We don’t prefer sleep. While the WebMD survey does not Many Americans choose to focus on work, family or school demands that make it difficult to get enough sleep, experts say.

According to Ruiz, “young adults tend to reduce their sleep time due to work hours or lifestyle habits.”

That may be at least in part because many people don’t realize how important sleep is to our health and our lives, says Ruiz. “There is an unmet public health need [for] sleep education,” he says.

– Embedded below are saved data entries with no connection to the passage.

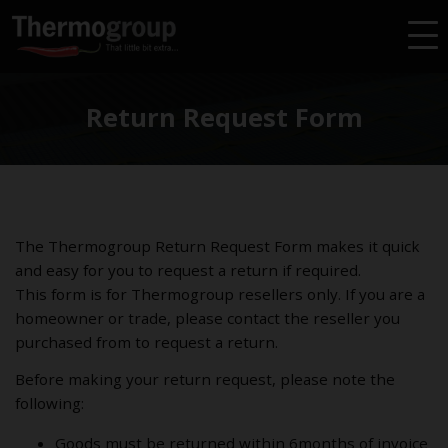
Return Request Form
The Thermogroup Return Request Form makes it quick
and easy for you to request a return if required.
This form is for Thermogroup resellers only. If you are a
homeowner or trade, please contact the reseller you
purchased from to request a return.
Before making your return request, please note the
following:
Goods must be returned within 6months of invoice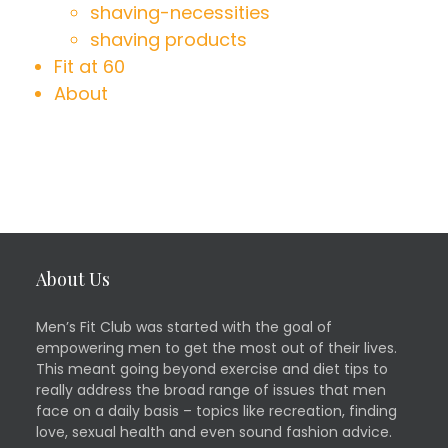
shaving-necessities
shaving products
Fit at 60
About
About Us
Men’s Fit Club was started with the goal of
empowering men to get the most out of their lives.
This meant going beyond exercise and diet tips to
really address the broad range of issues that men
face on a daily basis – topics like recreation, finding
love, sexual health and even sound fashion advice.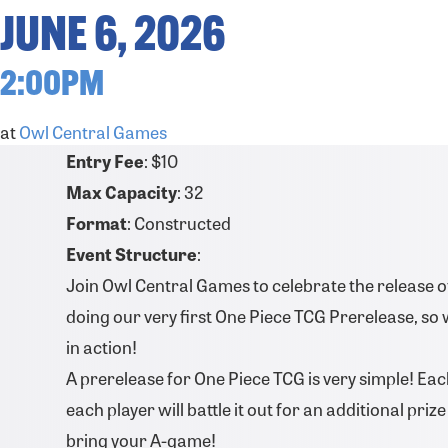
JUNE 6, 2026
2:00PM
at
Owl Central Games
Entry Fee
: $10
Max Capacity
: 32
Format
: Constructed
Event Structure
:
Join Owl Central Games to celebrate the release of 
doing our very first One Piece TCG Prerelease, so 
in action!
A prerelease for One Piece TCG is very simple! Each
each player will battle it out for an additional pri
bring your A-game!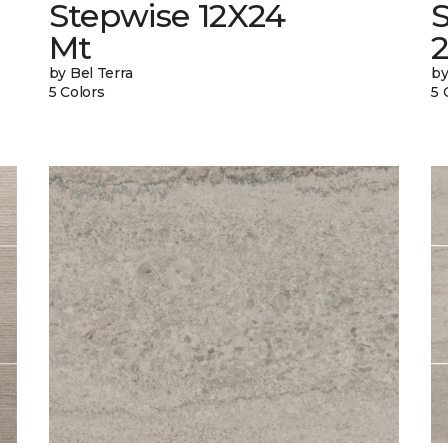
Stepwise 12X24
Mt
by Bel Terra
by
5 Colors
5 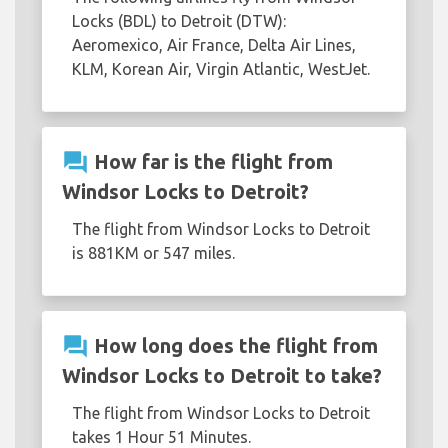
Locks (BDL) to Detroit (DTW):
Aeromexico, Air France, Delta Air Lines,
KLM, Korean Air, Virgin Atlantic, WestJet.
question_answer
How far is the flight from
Windsor Locks to Detroit?
The flight from Windsor Locks to Detroit
is 881KM or 547 miles.
question_answer
How long does the flight from
Windsor Locks to Detroit to take?
The flight from Windsor Locks to Detroit
takes 1 Hour 51 Minutes.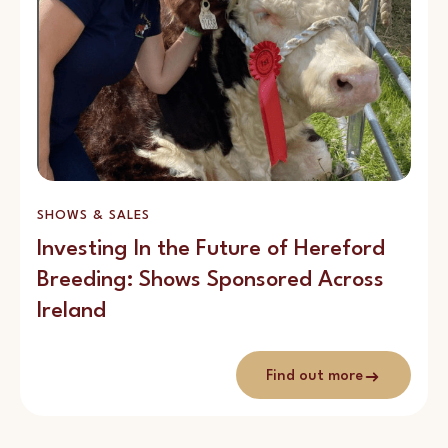
SHOWS & SALES
Investing In the Future of Hereford
Breeding: Shows Sponsored Across
Ireland
Find out more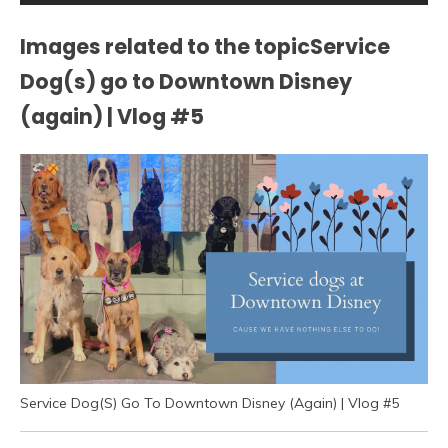
Images related to the topicService
Dog(s) go to Downtown Disney
(again) | Vlog #5
Service Dog(S) Go To Downtown Disney (Again) | Vlog #5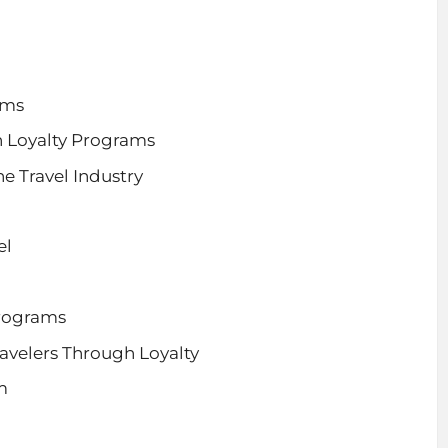
ams
h Loyalty Programs
e Travel Industry
el
Programs
avelers Through Loyalty
m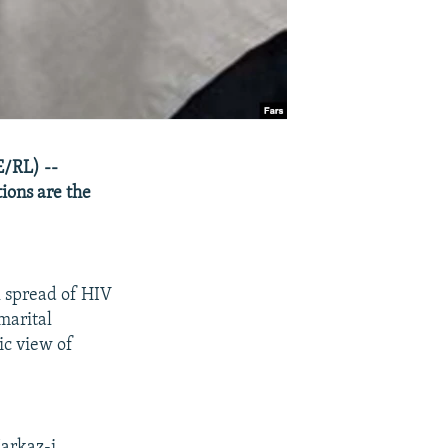
E/RL) --
tions are the
l spread of HIV
marital
ic view of
Markaz-i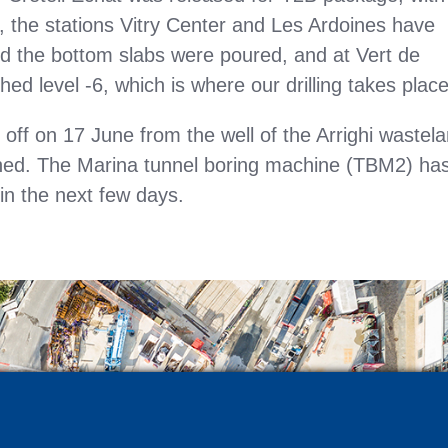
e, the stations Vitry Center and Les Ardoines have
nd the bottom slabs were poured, and at Vert de
ed level -6, which is where our drilling takes place
ff on 17 June from the well of the Arrighi wastel
ached. The Marina tunnel boring machine (TBM2) ha
 in the next few days.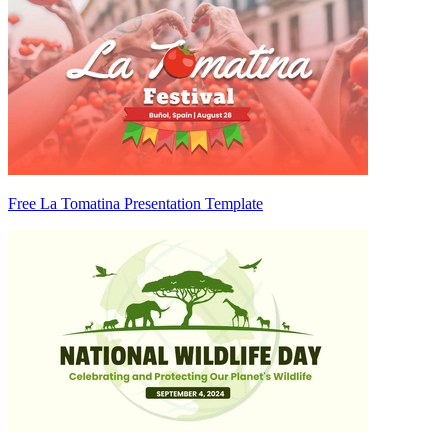
Free La Tomatina Presentation Template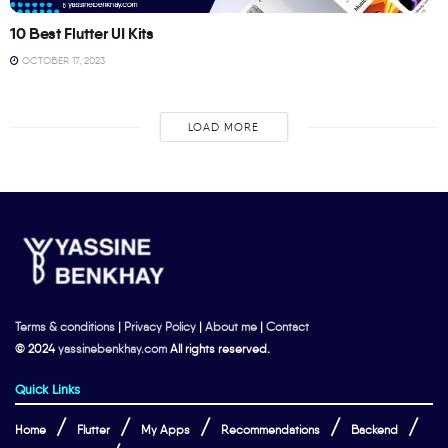
10 Best Flutter UI Kits
OCTOBER 17, 2023
LOAD MORE
Terms & conditions
|
Privacy Policy
|
About me
|
Contact
© 2024
yassinebenkhay.com
All rights reserved.
Quick Links
Home
Flutter
My Apps
Recommendations
Backend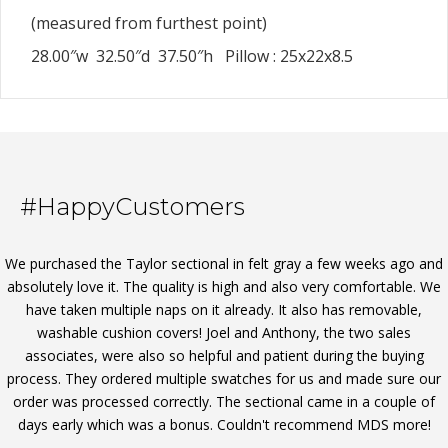
(measured from furthest point)
28.00″w 32.50″d 37.50″h Pillow : 25x22x8.5
#HappyCustomers
We purchased the Taylor sectional in felt gray a few weeks ago and
absolutely love it. The quality is high and also very comfortable. We
have taken multiple naps on it already. It also has removable,
washable cushion covers! Joel and Anthony, the two sales
associates, were also so helpful and patient during the buying
process. They ordered multiple swatches for us and made sure our
order was processed correctly. The sectional came in a couple of
days early which was a bonus. Couldn't recommend MDS more!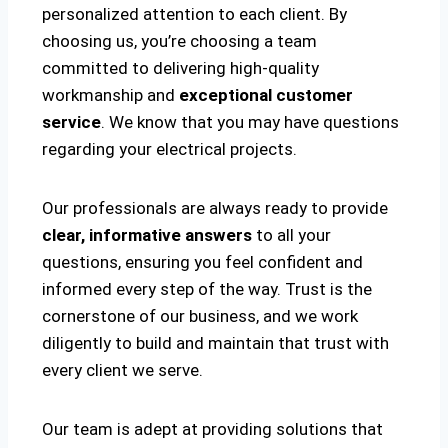
personalized attention to each client. By
choosing us, you’re choosing a team
committed to delivering high-quality
workmanship and
exceptional customer
service
. We know that you may have questions
regarding your electrical projects.
Our professionals are always ready to provide
clear, informative answers
to all your
questions, ensuring you feel confident and
informed every step of the way. Trust is the
cornerstone of our business, and we work
diligently to build and maintain that trust with
every client we serve.
Our team is adept at providing solutions that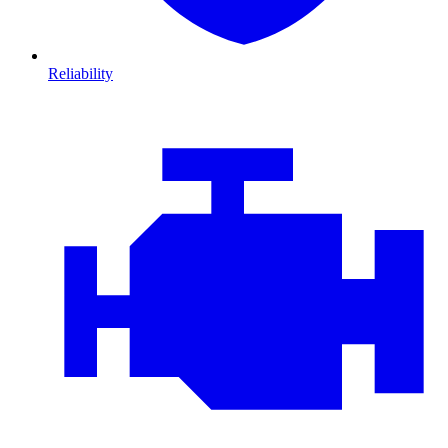
Reliability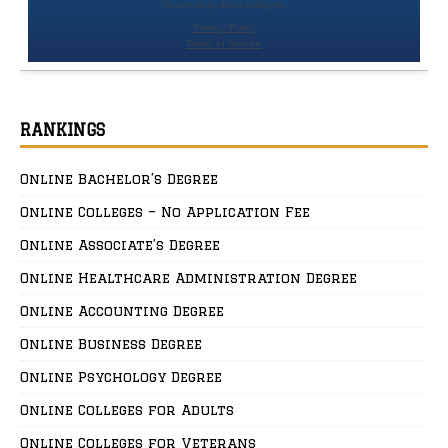
RANKINGS
Online Bachelor’s Degree
Online Colleges – No Application Fee
Online Associate’s Degree
Online Healthcare Administration Degree
Online Accounting Degree
Online Business Degree
Online Psychology Degree
Online Colleges for Adults
Online Colleges for Veterans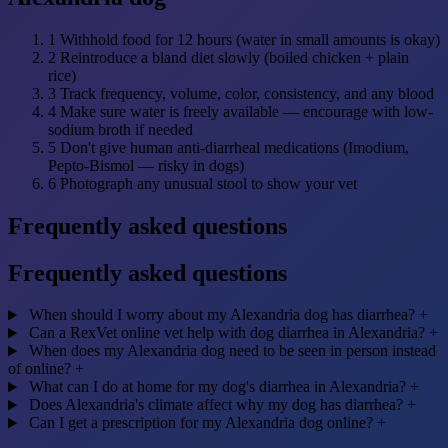
1
Withhold food for 12 hours (water in small amounts is okay)
2
Reintroduce a bland diet slowly (boiled chicken + plain
rice)
3
Track frequency, volume, color, consistency, and any blood
4
Make sure water is freely available — encourage with low-
sodium broth if needed
5
Don't give human anti-diarrheal medications (Imodium,
Pepto-Bismol — risky in dogs)
6
Photograph any unusual stool to show your vet
Frequently asked questions
Frequently asked questions
When should I worry about my Alexandria dog has diarrhea?
+
Can a RexVet online vet help with dog diarrhea in Alexandria?
+
When does my Alexandria dog need to be seen in person instead
of online?
+
What can I do at home for my dog's diarrhea in Alexandria?
+
Does Alexandria's climate affect why my dog has diarrhea?
+
Can I get a prescription for my Alexandria dog online?
+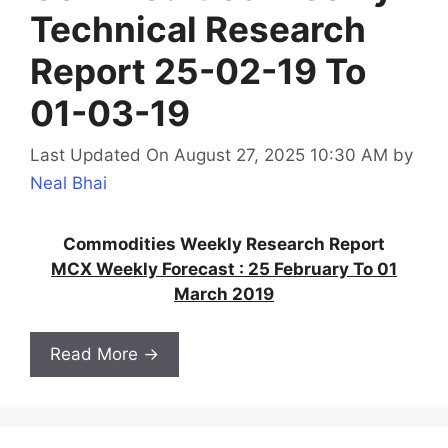
Technical Research
Report 25-02-19 To
01-03-19
Last Updated On August 27, 2025 10:30 AM
by
Neal Bhai
Commodities Weekly Research Report
MCX Weekly Forecast : 25 February To 01
March 2019
Read More →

How does poor quality sleep affect you?

According to Ruiz, not only does poor sleep quality increase your risk of physical health problems, but it can also lead to memory and thinking problems and affect your quality of life. On a more immediate level, the loss of sleep time can lead to problems with work performance, cognition and alertness,” he says.

Many of the participants in the WebMD study reported that a lack of enthusiasm or motivation (common side effects of sleep disorders) made it difficult to complete their daily tasks an average of 5.6 days a month. During the 30 days before the survey:

  • According to 29% of them, this happened to them within 1-3 days
  • 27% said it happened within 4-7 days
  • 23% said it affected them for more than 8 days

Survey participants also said they stayed awake an average of four times during the month while eating, socializing or driving at night.

With so much at stake, it’s important to make sleep a priority in your life. Follow these proposals [DS1] for good sleep hygiene. See your doctor if your sleep problems last longer than a month or if they interfere with your daily life.